In order for a primary care provider to attain recognition as a patient-centered medical home (PCMH), it has to undergo a number of significant changes to its workflows and processes, including expanding office hours, leveraging health IT improve care coordination, and developing more sustained contact with patients.
While these efforts are widely recognized as successful ways to raise the level of care quality, the truth is that they aren’t always cheap to get into gear. Software and hardware purchases, additional staff hires, and even keeping the lights on for an extra few hours a week all have their built-in costs, and some providers worry that the investment won’t be worth the return.
However, the patient-centered medical home has a growing body of evidence-based research to back up the idea that improving care quality at the primary care level can have measurable positive impacts on healthcare spending that benefit multiple points on thecare continuum.
In this installment of HealthITAnalytics.com’s practice transformation series, Marci Nielsen, PhD, MPH, CEO of the Patient-Centered Primary Care Collaborative (PCPCC) helps us examine why it might be worth it to take the leap into the patient-centered medical home model as a way to trim costs from the healthcare system at large – and how primary care providers can accrue some of those savings for themselves.

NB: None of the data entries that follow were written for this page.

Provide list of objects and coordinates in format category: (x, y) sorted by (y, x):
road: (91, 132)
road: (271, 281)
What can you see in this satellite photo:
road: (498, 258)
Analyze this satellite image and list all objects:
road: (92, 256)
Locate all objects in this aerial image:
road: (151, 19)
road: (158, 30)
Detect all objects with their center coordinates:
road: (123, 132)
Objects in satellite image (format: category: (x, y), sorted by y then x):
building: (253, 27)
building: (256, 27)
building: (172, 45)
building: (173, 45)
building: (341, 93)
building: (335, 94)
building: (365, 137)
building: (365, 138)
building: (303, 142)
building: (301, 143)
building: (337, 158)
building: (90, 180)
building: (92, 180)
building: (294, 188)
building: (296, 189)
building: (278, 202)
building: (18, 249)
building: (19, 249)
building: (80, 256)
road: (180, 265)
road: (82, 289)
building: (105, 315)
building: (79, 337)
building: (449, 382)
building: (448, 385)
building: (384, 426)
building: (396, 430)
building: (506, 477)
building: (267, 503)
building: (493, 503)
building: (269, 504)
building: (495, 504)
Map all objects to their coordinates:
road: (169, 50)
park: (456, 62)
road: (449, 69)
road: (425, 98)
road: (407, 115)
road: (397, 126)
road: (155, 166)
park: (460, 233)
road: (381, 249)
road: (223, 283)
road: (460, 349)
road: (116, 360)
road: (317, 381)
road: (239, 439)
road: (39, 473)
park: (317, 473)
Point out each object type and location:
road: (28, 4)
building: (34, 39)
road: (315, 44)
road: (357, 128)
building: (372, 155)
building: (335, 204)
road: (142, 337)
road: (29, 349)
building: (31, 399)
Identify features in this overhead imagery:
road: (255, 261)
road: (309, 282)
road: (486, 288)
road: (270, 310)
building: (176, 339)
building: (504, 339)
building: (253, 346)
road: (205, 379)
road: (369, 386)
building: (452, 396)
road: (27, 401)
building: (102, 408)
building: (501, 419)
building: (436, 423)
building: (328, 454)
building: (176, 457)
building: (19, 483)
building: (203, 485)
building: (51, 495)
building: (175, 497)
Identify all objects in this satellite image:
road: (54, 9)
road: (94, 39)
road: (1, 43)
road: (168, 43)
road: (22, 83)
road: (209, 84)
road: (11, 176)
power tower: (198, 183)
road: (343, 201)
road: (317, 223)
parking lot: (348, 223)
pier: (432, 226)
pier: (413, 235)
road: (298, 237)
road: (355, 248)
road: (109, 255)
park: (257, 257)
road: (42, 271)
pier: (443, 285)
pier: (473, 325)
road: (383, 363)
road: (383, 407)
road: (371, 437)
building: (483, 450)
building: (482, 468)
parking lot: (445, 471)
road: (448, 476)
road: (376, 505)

Emergency department utilization is one of the first things to decrease when primary care gets more comprehensive, and it’s as simple as keeping the doors open longer. “It is most common when you start to implement pieces of the PCMH that you start to improve care coordination and access to care for patients,” Nielsen said. “So you’re putting weekend hours and evening hours into your schedule, and accordingly, you’ve got fewer people going into the emergency room. So we see those metrics change fairly quickly.”
One study, published in the Annals of Emergency Medicine, found a significantly slower growth rate in ED visits among Medicare patients who received care in a PCMH setting with savings of more than $50 per patient after just one year as a patient-centered medical home.
And according to a study of studies conducted by the PCPCC in February, the PCMH is associated with significant reductions in ED use almost across the board. In the Patient Aligned Care Team (PACT) initiative, the VA’s equivalent of the PCMH, patients experienced a 46 percent lower ED utilization rate when they partook in “continuity visits” with their PCP. Chronic disease patients at New York-Presbyterian Regional Health Collaborative were nearly 30 percent less likely to visit the ED and 36 percent less likely to experience a 30-day hospital readmission.